Cacau Show
- Company type: Private
- Industry: Confectionery production
- Founded: 1988
- Founder: Alexandre Tadeu da Costa
- Headquarters: Itapevi, São Paulo, Brazil
- Products: Chocolates
- Net income: US$1.070.4 million (2023)
- Website: cacaushow.com

= Cacau Show =

Brazilian chocolate manufacturer

Cacau Show is a Brazilian chocolate manufacturer based in Itapevi, São Paulo. The company was founded by seventeen-year-old Alexandre Tadeu da Costa in 1988 from his sales of chocolate Easter eggs using door-to-door catalogs.

== History ==

=== Early history ===
In 1988, Alexandre Costa borrowed US$ 500 from a relative to purchase ingredients and molds to make his own chocolate. He started his little business in the district of Casa Verde, located in the northern part of São Paulo. He grew his business to a manufacturing and retail giant progressively. Today, it has more than 3700 franchise stores throughout Brazil that are supplied by a massive factory outside São Paulo turning over more than R$ 4,1 billion in all the franchise stores in 2022. Shortly after the initial steps, Costa invited his high-school friend Sergio Butuem to join the company.

=== Since 2000 ===
The first store was opened in 2001, and the franchise achieved quick growth. In 2008, it surpassed the American company Rocky Mountain to become the largest chain of chocolates in the world in terms of the number of stores. Nowadays the chain is the third largest franchise operation in Brazil and produces more than 50 million pounds of chocolate per year.

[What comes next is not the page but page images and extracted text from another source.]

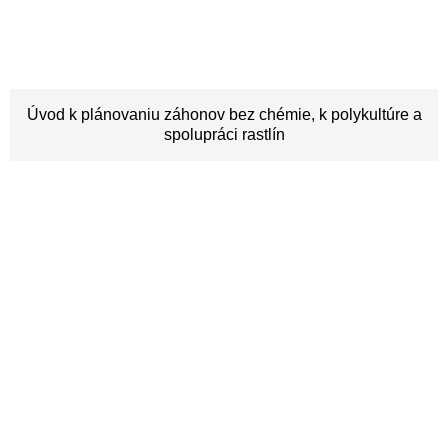
Úvod k plánovaniu záhonov bez chémie, k polykultúre a
spolupráci rastlín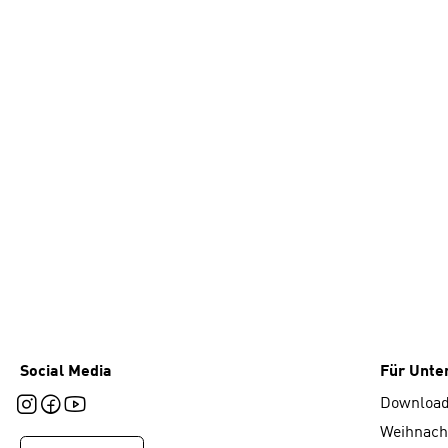
Social Media
Für Unt
Downloa
Weihnach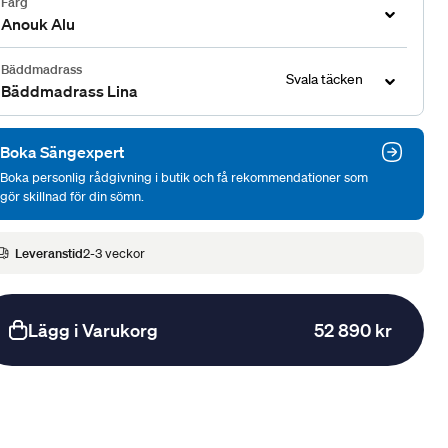
Färg
Anouk Alu
Bäddmadrass
Svala täcken
Bäddmadrass Lina
Boka Sängexpert
Boka personlig rådgivning i butik och få rekommendationer som
gör skillnad för din sömn.
Leveranstid
2-3 veckor
Lägg i Varukorg
52 890 kr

In 2011, Cacau Show and the founder won the Ernst&Young Entrepreneur of the Year prize in Brazil, and represented Brazil in the World Entrepreneur of the Year competition in Monaco. In 2013 Cacau Show won the World Retail Awards in France as the Emerging Market Retailer of the Year.

The exponential growth of the company is still due to the opening of stores in capitals of the country and points where there was little competition. The company plans to operate in the international market through franchising in the future, and today, the company is present in more than 1000 Brazilian cities.